Movie Review: The Human Factor
What We Liked
What We Didn't Like
Documentarian Dror Moreh’s new film, The Human Factor, is a riveting and illuminating examination of American foreign policy in the Middle East since the mid-1980s and through to the promise of the attempt summit at Camp David near the end of Bill Clinton’s tenure as president. This is an incredibly poignant and timely film that illustrates how this region has shaped American foreign policy for the better part of a quarter century.
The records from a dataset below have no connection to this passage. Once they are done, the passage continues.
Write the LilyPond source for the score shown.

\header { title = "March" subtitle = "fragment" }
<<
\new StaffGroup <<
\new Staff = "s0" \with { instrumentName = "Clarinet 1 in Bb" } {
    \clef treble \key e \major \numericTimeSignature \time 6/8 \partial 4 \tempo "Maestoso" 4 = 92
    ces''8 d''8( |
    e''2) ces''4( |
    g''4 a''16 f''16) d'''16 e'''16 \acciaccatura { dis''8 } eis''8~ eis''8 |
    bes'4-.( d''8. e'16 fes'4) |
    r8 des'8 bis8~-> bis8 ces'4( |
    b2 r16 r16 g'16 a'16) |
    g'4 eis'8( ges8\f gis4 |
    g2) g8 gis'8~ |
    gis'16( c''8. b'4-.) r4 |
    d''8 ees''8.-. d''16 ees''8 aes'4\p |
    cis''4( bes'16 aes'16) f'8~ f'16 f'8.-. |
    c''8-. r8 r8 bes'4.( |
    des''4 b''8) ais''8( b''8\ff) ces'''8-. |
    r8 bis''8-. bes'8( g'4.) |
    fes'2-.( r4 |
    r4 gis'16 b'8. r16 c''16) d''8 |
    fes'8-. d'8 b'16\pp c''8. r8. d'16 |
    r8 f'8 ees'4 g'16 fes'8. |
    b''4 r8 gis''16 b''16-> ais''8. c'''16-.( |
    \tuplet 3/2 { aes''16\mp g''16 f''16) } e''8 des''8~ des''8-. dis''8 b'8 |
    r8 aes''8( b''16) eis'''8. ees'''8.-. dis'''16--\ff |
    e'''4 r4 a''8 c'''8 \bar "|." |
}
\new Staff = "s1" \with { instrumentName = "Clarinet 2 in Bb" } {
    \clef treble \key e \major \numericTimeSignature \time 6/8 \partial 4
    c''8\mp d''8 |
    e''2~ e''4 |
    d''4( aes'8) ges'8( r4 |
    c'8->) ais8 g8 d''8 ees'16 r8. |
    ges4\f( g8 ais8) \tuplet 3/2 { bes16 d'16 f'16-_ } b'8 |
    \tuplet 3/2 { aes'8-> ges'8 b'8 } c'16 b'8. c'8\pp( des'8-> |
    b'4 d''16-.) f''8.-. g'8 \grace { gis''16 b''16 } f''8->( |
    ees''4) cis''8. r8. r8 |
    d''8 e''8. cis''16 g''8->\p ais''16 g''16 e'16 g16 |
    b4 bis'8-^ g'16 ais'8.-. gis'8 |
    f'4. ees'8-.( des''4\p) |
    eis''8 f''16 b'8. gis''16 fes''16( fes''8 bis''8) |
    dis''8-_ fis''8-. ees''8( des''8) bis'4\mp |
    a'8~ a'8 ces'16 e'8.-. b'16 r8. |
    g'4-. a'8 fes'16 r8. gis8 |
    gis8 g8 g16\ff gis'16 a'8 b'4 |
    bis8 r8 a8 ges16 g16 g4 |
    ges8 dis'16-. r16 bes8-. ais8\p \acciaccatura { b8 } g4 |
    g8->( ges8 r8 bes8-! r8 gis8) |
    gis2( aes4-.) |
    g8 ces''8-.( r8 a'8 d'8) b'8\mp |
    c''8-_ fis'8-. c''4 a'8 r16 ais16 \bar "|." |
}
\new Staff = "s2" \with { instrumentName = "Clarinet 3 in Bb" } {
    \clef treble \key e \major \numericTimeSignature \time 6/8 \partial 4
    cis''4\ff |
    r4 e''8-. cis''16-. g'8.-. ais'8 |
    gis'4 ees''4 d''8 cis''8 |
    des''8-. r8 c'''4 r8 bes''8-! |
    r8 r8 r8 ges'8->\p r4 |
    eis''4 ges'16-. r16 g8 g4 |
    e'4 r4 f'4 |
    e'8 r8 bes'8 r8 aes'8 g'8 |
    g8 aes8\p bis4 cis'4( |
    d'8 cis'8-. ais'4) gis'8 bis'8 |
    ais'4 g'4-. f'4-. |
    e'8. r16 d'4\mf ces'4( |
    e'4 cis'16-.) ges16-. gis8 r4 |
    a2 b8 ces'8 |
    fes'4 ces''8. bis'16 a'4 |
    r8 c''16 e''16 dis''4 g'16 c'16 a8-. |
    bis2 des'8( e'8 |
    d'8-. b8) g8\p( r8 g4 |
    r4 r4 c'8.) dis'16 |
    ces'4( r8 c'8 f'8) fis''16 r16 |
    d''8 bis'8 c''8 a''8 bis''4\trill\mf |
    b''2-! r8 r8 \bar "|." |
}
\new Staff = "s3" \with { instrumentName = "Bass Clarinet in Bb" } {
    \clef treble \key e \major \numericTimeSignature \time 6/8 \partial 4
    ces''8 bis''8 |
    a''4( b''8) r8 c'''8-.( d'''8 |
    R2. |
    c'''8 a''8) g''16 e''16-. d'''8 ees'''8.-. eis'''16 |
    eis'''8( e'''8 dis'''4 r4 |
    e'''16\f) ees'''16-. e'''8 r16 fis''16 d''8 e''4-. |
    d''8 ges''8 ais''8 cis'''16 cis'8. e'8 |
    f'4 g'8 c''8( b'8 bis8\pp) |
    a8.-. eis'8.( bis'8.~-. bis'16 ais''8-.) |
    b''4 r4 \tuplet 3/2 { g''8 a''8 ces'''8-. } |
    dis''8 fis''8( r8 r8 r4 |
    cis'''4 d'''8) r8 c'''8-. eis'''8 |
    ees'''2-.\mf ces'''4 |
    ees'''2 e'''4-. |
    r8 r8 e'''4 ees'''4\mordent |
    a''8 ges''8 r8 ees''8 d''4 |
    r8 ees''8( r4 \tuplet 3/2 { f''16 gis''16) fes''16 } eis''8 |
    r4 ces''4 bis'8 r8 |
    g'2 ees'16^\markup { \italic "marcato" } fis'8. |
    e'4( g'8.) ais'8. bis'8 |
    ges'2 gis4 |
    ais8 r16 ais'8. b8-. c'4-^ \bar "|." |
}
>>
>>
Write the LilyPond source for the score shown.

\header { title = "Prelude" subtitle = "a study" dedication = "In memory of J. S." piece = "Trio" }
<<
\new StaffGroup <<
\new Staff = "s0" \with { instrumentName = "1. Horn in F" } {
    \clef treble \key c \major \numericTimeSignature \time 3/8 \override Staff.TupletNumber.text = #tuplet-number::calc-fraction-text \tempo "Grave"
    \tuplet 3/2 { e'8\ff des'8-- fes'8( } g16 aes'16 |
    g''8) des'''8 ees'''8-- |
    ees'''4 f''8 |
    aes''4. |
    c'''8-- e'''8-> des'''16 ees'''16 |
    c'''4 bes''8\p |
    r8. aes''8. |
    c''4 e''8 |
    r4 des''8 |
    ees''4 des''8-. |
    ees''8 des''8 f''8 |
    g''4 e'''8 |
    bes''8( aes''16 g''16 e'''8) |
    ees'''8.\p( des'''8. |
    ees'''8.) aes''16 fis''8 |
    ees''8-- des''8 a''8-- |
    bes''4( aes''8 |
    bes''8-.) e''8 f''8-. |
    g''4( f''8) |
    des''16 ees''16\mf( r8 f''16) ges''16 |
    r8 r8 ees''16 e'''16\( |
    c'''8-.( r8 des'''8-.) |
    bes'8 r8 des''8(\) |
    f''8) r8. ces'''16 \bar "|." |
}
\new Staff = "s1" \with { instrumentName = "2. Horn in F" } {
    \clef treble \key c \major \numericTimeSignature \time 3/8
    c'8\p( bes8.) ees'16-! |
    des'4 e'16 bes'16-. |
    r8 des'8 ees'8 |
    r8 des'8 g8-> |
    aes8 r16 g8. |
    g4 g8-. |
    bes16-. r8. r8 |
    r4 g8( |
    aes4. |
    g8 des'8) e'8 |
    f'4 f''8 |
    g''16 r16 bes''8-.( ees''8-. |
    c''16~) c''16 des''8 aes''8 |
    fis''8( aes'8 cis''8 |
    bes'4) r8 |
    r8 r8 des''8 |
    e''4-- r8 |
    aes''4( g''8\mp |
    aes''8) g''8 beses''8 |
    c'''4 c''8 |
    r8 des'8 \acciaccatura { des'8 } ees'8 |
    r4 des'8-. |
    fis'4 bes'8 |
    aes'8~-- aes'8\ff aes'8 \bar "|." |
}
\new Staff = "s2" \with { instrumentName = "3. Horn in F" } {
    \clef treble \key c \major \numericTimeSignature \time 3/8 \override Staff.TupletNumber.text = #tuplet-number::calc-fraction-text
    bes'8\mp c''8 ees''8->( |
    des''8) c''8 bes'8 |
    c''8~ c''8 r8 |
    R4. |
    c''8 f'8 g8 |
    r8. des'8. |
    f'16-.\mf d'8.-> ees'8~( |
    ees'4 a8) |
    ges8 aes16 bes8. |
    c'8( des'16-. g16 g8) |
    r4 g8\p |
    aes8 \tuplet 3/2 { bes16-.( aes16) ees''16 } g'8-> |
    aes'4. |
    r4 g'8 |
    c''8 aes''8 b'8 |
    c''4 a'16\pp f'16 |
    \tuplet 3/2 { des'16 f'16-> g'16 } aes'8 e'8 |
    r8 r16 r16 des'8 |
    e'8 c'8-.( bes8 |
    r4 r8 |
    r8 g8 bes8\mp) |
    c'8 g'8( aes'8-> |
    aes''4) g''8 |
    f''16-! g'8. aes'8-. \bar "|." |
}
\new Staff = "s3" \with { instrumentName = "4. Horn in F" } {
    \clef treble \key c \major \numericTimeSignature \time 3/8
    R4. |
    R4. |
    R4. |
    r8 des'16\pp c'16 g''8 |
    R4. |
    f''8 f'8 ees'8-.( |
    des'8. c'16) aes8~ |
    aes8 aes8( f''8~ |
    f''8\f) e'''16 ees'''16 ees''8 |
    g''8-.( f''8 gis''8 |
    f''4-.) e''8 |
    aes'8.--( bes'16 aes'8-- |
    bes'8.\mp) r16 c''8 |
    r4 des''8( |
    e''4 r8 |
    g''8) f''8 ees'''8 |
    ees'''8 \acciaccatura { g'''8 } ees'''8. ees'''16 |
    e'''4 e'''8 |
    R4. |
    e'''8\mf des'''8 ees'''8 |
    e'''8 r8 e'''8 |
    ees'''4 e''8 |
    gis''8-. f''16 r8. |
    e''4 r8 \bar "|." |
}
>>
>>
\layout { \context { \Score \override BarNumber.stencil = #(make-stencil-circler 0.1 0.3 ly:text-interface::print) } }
The Human Factor is a look behind the curtain with those individuals within the United States government whose job it was to attempt to secure peace between Israel and its neighboring countries to establish a Palestinian homeland. But, what makes The Human Factor a more universal treatise on human nature is the approach it takes to the stance of learning from the mistakes of the past so that they are not perpetuated well into the future. Of course, this is a simple enough lesson to accept, but even harder to adhere to as those lessons are seen to clash constantly with individual egos and ambitions to ultimately derail even the most well-thought out plans for peace.
Constructed around interviews, conducted by director Moreh, with Gamal Helal (senior Arabic interpreter and special Middle East envoy), Martin Indyk (a two-time U.S. Ambassador to Israel), Daniel Kurtzer (a former ambassador to both Egypt and Israel), Robert Malley (the special assistant to President Bill Clinton for Arab-Israeli affairs), Aaron Mill (a State Department analyst specializing in the Middle East), and Dennis Ross (an advisor on the Middle East to four presidential administrations), The Human Factor succeeds in giving the diplomatic process an identity and, if you will, a soul. Which makes it all the more infuriating when it ultimately fails to come to fruition and the conflicts inevitably resume.
There is also a powerful history lesson within the frames of The Human Factor as the American attempts to broker peace culminate with the prime minister of Israel, Yitzhaz Rabin, shaking hands with Palestinian leader Yassar Arafat while attending a summit at the White House. Then, of course, tragedy struck when Rabin was assassinated, and it would be over half a decade later before the uneasy peace would ultimately be brokered.
Tragically though, that truce would not last and the American effort to secure peace in that region of the world would ultimately fail. But, The Human Factor maintains that this was not for lack of trying or the absence of a desire for peace on any side, only that it was not the right time, but perhaps someday that time will come.